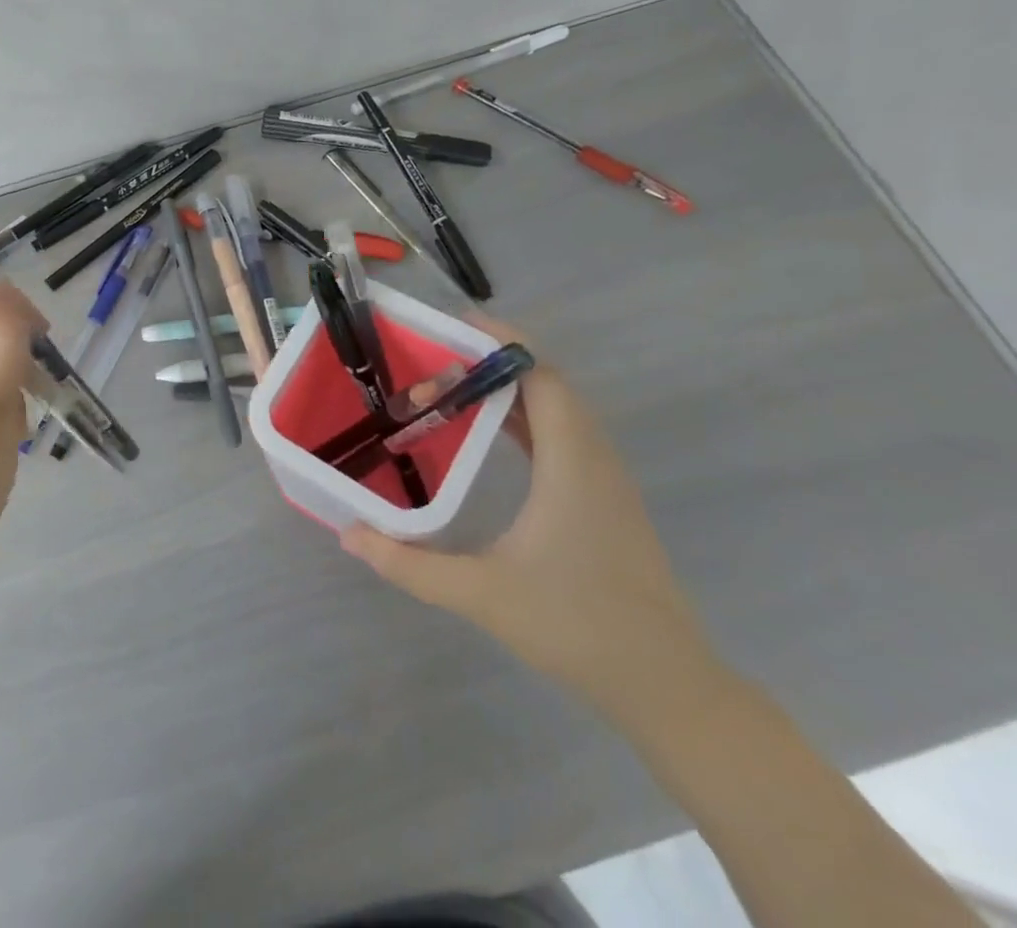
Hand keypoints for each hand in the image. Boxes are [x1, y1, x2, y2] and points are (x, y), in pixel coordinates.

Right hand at [341, 321, 726, 725]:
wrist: (667, 687)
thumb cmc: (577, 628)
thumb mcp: (481, 593)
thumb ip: (409, 563)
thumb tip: (348, 535)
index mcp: (571, 463)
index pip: (541, 377)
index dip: (501, 344)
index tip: (452, 329)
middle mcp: (594, 458)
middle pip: (547, 384)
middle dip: (491, 365)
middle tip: (432, 366)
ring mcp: (605, 480)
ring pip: (558, 409)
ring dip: (508, 391)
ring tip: (451, 390)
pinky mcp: (606, 500)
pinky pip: (564, 435)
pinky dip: (525, 419)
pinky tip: (490, 435)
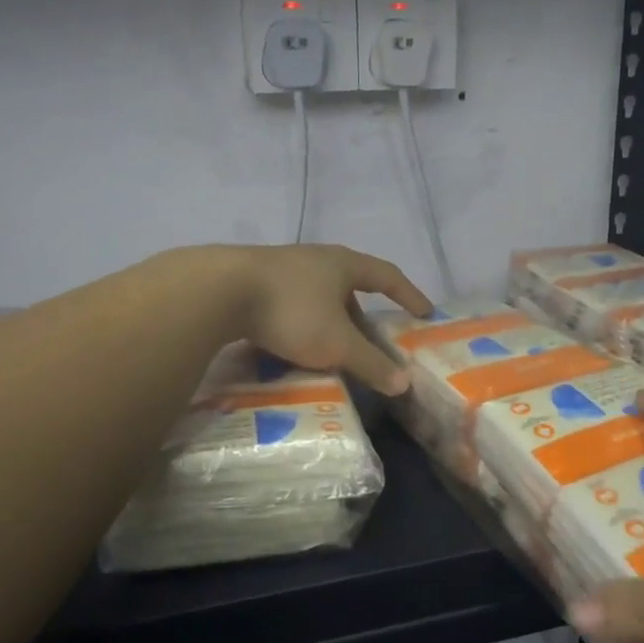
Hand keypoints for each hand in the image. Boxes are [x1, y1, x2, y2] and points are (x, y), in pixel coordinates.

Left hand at [227, 244, 432, 395]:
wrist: (218, 291)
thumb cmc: (291, 311)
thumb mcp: (336, 344)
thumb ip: (371, 363)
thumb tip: (404, 383)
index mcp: (343, 264)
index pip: (388, 275)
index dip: (409, 294)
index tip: (424, 312)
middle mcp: (316, 258)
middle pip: (350, 284)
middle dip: (363, 313)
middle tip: (370, 340)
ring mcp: (283, 266)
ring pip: (318, 293)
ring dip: (330, 318)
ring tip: (331, 347)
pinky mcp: (254, 279)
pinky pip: (291, 301)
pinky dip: (302, 322)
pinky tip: (292, 344)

= = = =

Among the lines of the data, some contain the word "index". How many are there? Reply with the number alone.

8